- Born: 1923 New York City
- Died: January 18, 2012 (aged 88–89)
- Education: Hunter College Radcliffe College University of Chicago
- Scientific career
- Workplaces: Harvard Medical School Geisel School of Medicine
- Thesis: A study of brain "lipide" sulfur (1951)
- Doctoral advisor: Jordi Folch Pi

= Marjorie Lees =

American neuroscientist and academic

Marjorie Berman Lees (1923–2012) was an American neuroscientist who was emeritus professor of biological chemistry at Harvard Medical School. Her research considered neurobiology and biochemistry. She was the first to identify the Folch-Lees proteolipid. She served as president of the American Society for Neurochemistry in 1983.

== Early life and education ==
Lees was born in New York City and was educated in the New York Public School System. She attended Hunter High School, where she credited her physics and chemistry teacher with her enthusiasm for science. She was an undergraduate student at Hunter College, where she was introduced to neuroscience and the nervous system of the Xenopus. Lees enrolled in a master's course at the University of Chicago, where she investigated the brains of fish. She was particularly interested in the regions that gave rise to their light-seeking behavior. She obtained her master's towards the end of World War II, and met a soldier returning from war who later became her husband. She joined the group of David Nachmansohn, where she worked on choline acetyltransferase and identified the presence of Coenzyme A, a small, heat-stable organic molecule.

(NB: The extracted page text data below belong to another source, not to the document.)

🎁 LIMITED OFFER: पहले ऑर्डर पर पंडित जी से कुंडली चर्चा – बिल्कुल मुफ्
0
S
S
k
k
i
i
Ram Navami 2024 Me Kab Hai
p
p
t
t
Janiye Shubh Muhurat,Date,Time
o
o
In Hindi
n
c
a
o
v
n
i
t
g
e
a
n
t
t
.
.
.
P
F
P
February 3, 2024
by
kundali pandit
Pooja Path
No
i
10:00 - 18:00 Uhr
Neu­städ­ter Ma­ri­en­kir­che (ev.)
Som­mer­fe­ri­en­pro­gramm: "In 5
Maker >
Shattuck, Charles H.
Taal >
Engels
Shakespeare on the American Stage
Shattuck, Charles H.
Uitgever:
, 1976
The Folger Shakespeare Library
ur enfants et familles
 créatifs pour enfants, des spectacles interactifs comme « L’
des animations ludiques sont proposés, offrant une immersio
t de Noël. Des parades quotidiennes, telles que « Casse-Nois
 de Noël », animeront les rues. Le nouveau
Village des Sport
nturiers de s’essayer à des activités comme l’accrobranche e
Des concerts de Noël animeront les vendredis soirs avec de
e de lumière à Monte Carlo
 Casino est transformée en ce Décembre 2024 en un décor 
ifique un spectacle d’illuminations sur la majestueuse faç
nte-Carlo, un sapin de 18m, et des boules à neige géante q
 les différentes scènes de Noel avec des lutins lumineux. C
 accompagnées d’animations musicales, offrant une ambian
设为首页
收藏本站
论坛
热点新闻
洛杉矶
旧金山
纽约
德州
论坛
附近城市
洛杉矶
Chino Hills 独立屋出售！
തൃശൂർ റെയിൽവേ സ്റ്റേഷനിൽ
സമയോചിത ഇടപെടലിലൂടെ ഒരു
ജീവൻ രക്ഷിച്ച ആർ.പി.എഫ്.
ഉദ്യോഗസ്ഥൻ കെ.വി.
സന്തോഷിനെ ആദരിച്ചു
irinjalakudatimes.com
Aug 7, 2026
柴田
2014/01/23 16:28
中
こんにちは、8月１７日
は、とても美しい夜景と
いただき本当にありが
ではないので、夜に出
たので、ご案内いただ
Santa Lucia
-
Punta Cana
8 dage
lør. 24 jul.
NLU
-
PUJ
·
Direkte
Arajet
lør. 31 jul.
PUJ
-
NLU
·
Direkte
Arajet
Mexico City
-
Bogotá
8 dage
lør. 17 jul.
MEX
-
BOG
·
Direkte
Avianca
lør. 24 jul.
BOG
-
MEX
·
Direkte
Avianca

Her husband was admitted to an aeronautical engineering graduate program at Massachusetts Institute of Technology, and Lees eventually joined the lab of Jordi Folch Pi at Harvard Medical School. She secured funding from the National Institutes of Health and investigated sulfatides. During her doctoral research, Lees identified that it was possible to extract sulfatide using chloroform. and that extracts of sulfatide including a protein. She measured the amount of this protein by determining the amount of ammonia using Van Slyke determination. The protein later became known as the Folch-Lees proteolipid.

== Research and career ==
Lees started her independent academic career at the Geisel School of Medicine (then Dartmouth Medical College), where she continued to study lipid isolation and to develop quantitative extraction strategies. She eventually returned to Harvard Medical School, where she established a laboratory at the Eunice Kennedy Shriver National Institute of Child Health and Human Development. She was made Director of the department.

Proteolipids, such as the Folch-Lees proteolipid identified by Lees, are critical constituents of cell membranes. They are generally involved with ion channel activity and cellular processes. Lees analyzed the conditions for the electrophoretic analysis of the Folch-Lees proteolipid and developed a strategy to isolate the Folch-Lees proteolipid. She used antibodies raised against Folch-Lees proteolipid to study the membrane topology of Folch-Lees proteolipids.

Alongside her work on proteolipids, Lees studied myelin, the fatty substance that surrounds the axons of nerves. She argued that dynamic interactions within myelin were responsible for its function. She studied myelin proteins, and identified Na⁺/K⁺-ATPase as a myelin protein.

== Academic service ==
At Harvard Medical School, Lees developed courses on the biochemistry and neurobiology of intellectual disability. Alongside her scientific research, Lees was committed to improving the recognition and representation of women in neurochemistry. Lees was the first woman to be made president of the American Society for Neurochemistry, in 1983. In 1985 she became the first Harvard DMS (Division of Medical Sciences) Ph.D. woman made full professor at Harvard.

== Personal life ==
Lees had three children. She died on January 18, 2012, following a long illness.